China leading surge in generative AI patents: UN

China leading surge in generative AI patents: UN

GENEVA

The number of international patent filings for innovations using cutting-edge generative artificial intelligence have surged eightfold in six years, the U.N. said Wednesday, the majority from China-based innovators.

A total of 54,000 patents were filed for generative AI innovations in the decade leading to 2023, the United Nations' World Intellectual Property Organization said in a fresh report.

A full 25 percent of those were filed in the last year alone, WIPO said.

So-called GenAI, in which trained computer programmes create everything from text and videos to music and computer code in seconds on simple prompts, "has emerged as a game-changing technology", said WIPO chief Daren Tang.

GenAI patents still only represent six percent of all AI patents globally, but the number of filings is rising fast.

WIPO highlighted that GenAI patents had increased eightfold since 2017, when the deep neural network architecture behind large language models that have become synonymous with AI was first introduced.

  'Booming' 

"This is a booming area," WIPO's patent analytics manager Christopher Harrison told reporters in Geneva.

The technology is powering a range of industrial and consumer products, including chatbots like ChatGPT and Google's Gemini.

It can also do things like help design new molecules for drug development and enable new product design and optimisation.

WIPO's report determined that most GenAI patents by far were being filed out of China.

Between 2014 and 2023, more than 38,000 GenAI innovations have come from that country, the report showed.

That was six times more than the United States, in second place on 6,276. South Korea came in third, on 4,155, followed by Japan on 3,409.

India, where 1,350 GenAI patents were filed, meanwhile saw the highest average annual growth rate, at 56 percent, WIPO said.

Most of the top GenAI applicants are Chinese, with Tencent on top, followed by Ping An Insurance, Baidu, and the Chinese Academy of Sciences.

IBM only shows up in fifth place, followed by Alibaba of China, Samsung Electronics of South Korea, and Google's parent company Alphabet, with Chinese company ByteDance and Microsoft taking the final spots on the top 10 list, the WIPO report showed.

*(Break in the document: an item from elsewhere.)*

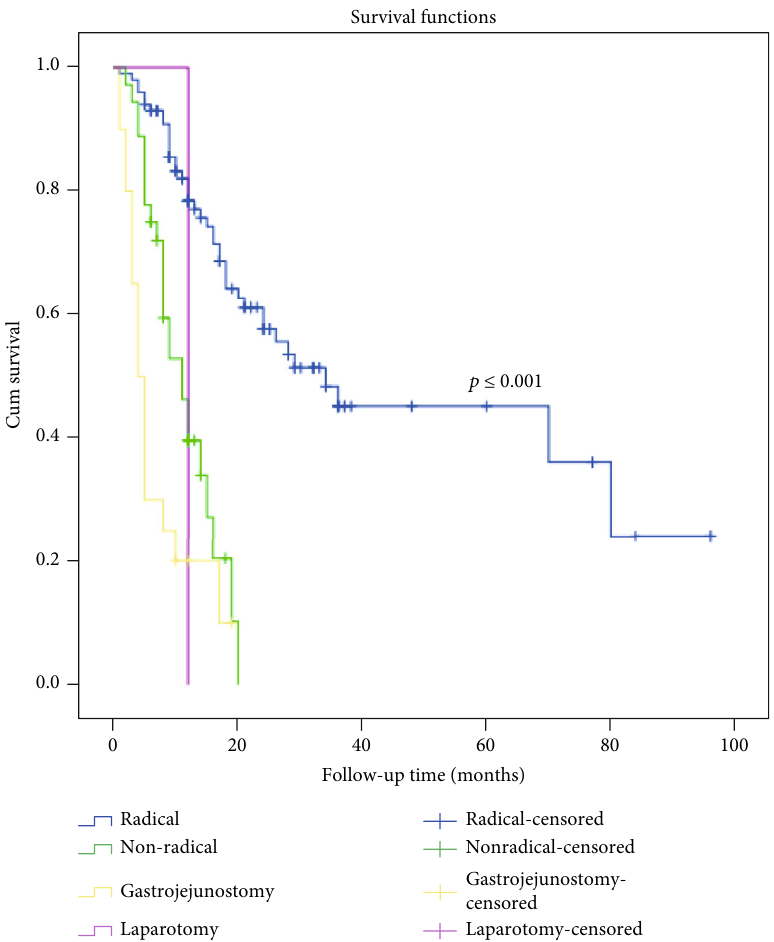
Figure 2: Survival curves for the 157 gastric cancer patients with GOO according to surgical procedure ( p ≤ 0 : 001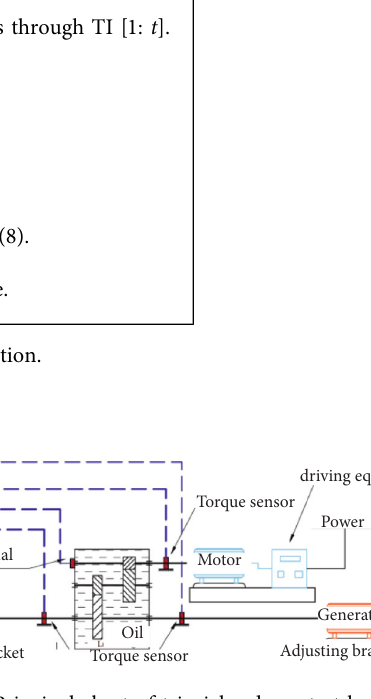
Figure 2: Principal chart of triaxial reducer test bed.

Image and video data dominated the GenAI patent filings, with nearly 18,000 inventions over the decade under review, followed by text, and speech/music with nearly 13,500 inventions each.

WIPO's report also found that GenAI patents using molecule, gene and protein-based data were growing rapidly, with nearly 1,500 inventions since 2014, and an average 78-percent annual growth over the past five years.

  'Groundbreaking' 

Tang told reporters that WIPO's report aimed to help give "an insight as to what is happening upstream, then we can make a bit more educated guesses as to what's going to happen downstream in the years to come".

He acknowledged the fears surrounding the technology, including the potential for massive job losses, disrupt industries and flout intellectual property protections.

If the GenAI "undermines human creativity and ... prevents a human creator from earning a living, I think that's going to be something that we really need to watch out for", he said.

In particular, he stressed the importance of IP protections for protecting creative expression, insisting they could not be flouted by those training AI models.

He voiced hope that "there will be some form of settlement or arrangement between the companies that are training the models and the companies or the creators who are creating the content".

Such groundbreaking technology, he insisted, must keep human beings "at the centre of the innovation ecosystem... enhancing and enabling human-based innovation, not destroying it".